The key for a preference needs to follow the convention:
"#{model.content_key}_#{preference}"
For example:
set_preference("blog_entries_color", "ff0000")
You also need to add the parameter that the preference is using to
config.preferences
:
Outpost::Config.configure do |config|
# ...
config.preferences += [:color]
end
A resource-based preference is automatically cleared if its param is an empty string (not nil
). For example:
# GET /outpost/posts?color=ff0000
set_preference('posts_color', params[:color])
preference('posts_color') # => ff0000
# GET /outpost/posts?color=
preference('posts_color') # => nil
If you have a preference for a non-resourceful page, you need to manage its cleanup manually.
Javascripts
Outpost comes with a bunch of useful scripts built-in. Some of them are automatically used, and some are provided as "opt-in" functionality.
Field Counter
This will add a counter above any field which will show the number of characters entered into that field, the target length, and the +/- fuzziness, as well as a color indicating where in that range they are.
Use
Add the class field-counter
to a div wrapping the input field, and two data-attributes containing integers:
-
data-target
- The target length (default: 145) -
data-fuzziness
- The fuzziness allowed (default: 20)
If you're using simple_form
, it might look like this:
f.input :title, wrapper_html: { class: "field-counter", data: { target: 50, fuzziness: 10} }
Preview
The Javascript for Preview is what handles sending the form data to the server, but you'll need to handle the server-side stuff yourself. The "Preview" button will show up once you've added a preview
action to that controller.
Use
The preview
action needs to do a few things:
- Find the object from the passed-in
obj_key
(You can useOutpost::obj_by_key
). You'll also need to handle what happens if the record hasn't been saved yet. - Merge in the changed attributes.

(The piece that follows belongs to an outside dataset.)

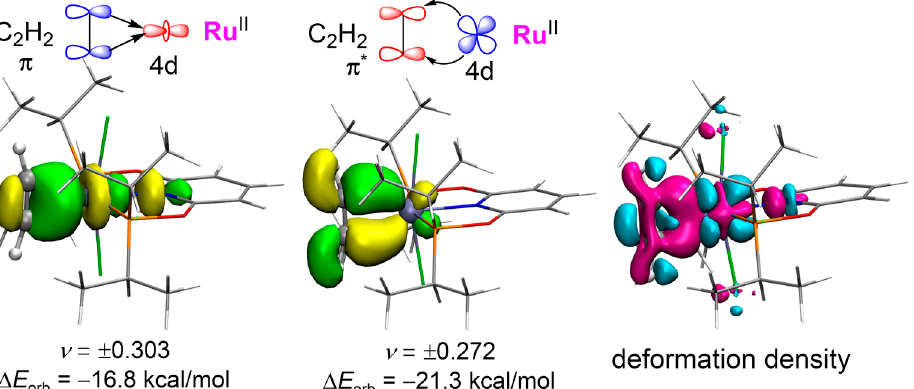
Figure 6. Shape of the charge NOCV orbitals (isovalue = 0.05 a.u.) associated with the orbital interactions ∆ E orb and the total electron deformation density for C 2 H 2 adsorbed by CAT − 1 (isovalue = 0.0025 a.u.). The eigenvalues ( υ ) of the fragment orbitals give the size of the charge migration. The color code for the charge transfer is pink → cyan.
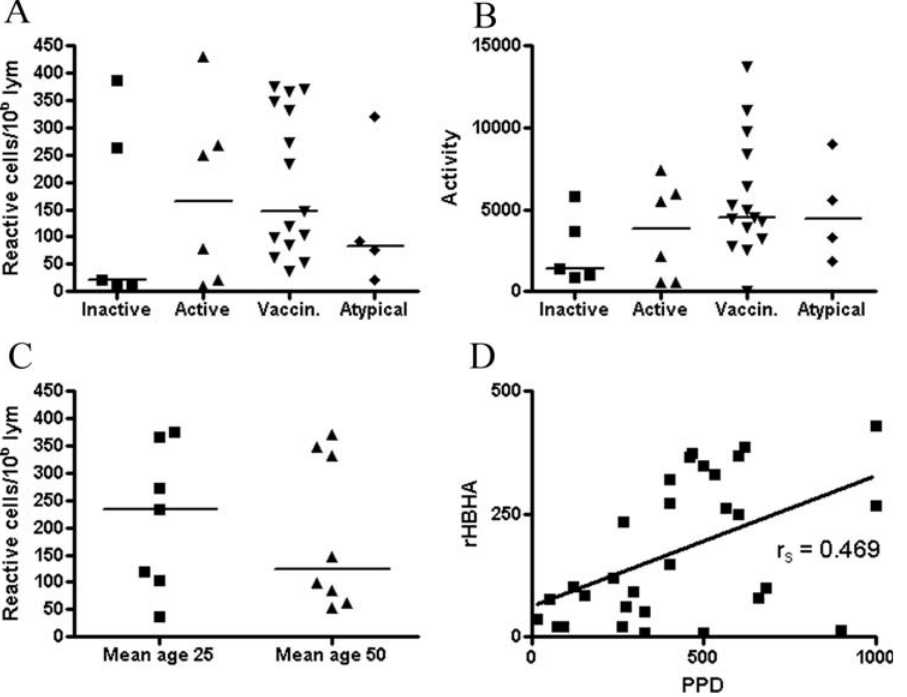
Figure 1. The ability of rMtb-HBHA and PPD to induce the production of IFN c was tested in the ELISPOT technique. The groups of patients with inactive TB (n=5); active TB (n=6), healthy young (n=7) and middle-age (n=8) vaccinated subjects and patients with isolation of so- called atypical mycobacteria (n=4) and were enrolled. Comparison of the cell-mediated immunological responses to rMtb-HBHA was performed as the determination of the number of reactive cells per10 6 lymphocytes (A) and as the measurement of IFN c production activities expressed as arbitrary units (B). Cell-mediated immunological responses in healthy vaccinated individuals was studied by division by age into two groups (C). The correlation of rMtb-HBHA with the PPD ELISPOT reactivities expressed as the frequencies of reactive cells per10 6 is presented in (D). Data are shown as individual reactivities; the horizontal bars represent arithmetic median values.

- Render the proper template/layout, or any validation errors (using
render_preview_validation_errors
). - Make sure you don't save anything. For this, I recommend doing any object updating inside of a database transaction, because assigning associations to a persisted object will save the object. Outpost provides a controller method,
with_rollback
, which will perform the block inside of a database transaction and force anActiveRecord::Rollback
at the end.
Here is a full example of what your preview
action could look like:
def preview
@post = ContentBase.obj_by_key(params[:obj_key]) || Post.new
with_rollback @post do
@post.assign_attributes(form_params)
if @post.valid?
render "/posts/_post", layout: "application", locals: { post: @post }
else
render_preview_validation_errors(@post)
end
end
end
You'll also need to add two routes for the preview action:
resources :posts do
put "preview", on: :member
post "preview", on: :collection
end
You need both post
and put
to allow the preview to happen from either the New or Edit pages. If you're using Rails 4, use patch
instead of put
. In fact, if you're using Rails 4 (or the routing_concerns
gem), then you can use Routing Concerns:
concern :previewable do
patch "preview", on: :member
post "preview", on: :collection
end
resources :posts, concerns: [:previewable]
resources :reporters, concerns: [:previewable]
resources :stories, concerns: [:previewable]
Utilities
Prevent the enter
key from submitting your forms
On some pages, like New and Edit, we don't want the "Enter" key to submit the form. You can prevent this by adding:
<script>outpost.Utilities.preventEnterFromSubmittingForm("#edit_blog_entry");</script>
The form ID argument is optional. By default it will target all forms on the page.
More documentation to come.
Contributing
Pull Requests are encouraged! This engine was built specifically for KPCC, so its flexibility is limited... if you have improvements to make, please make them.
Fork it, make your changes, and send me a pull request.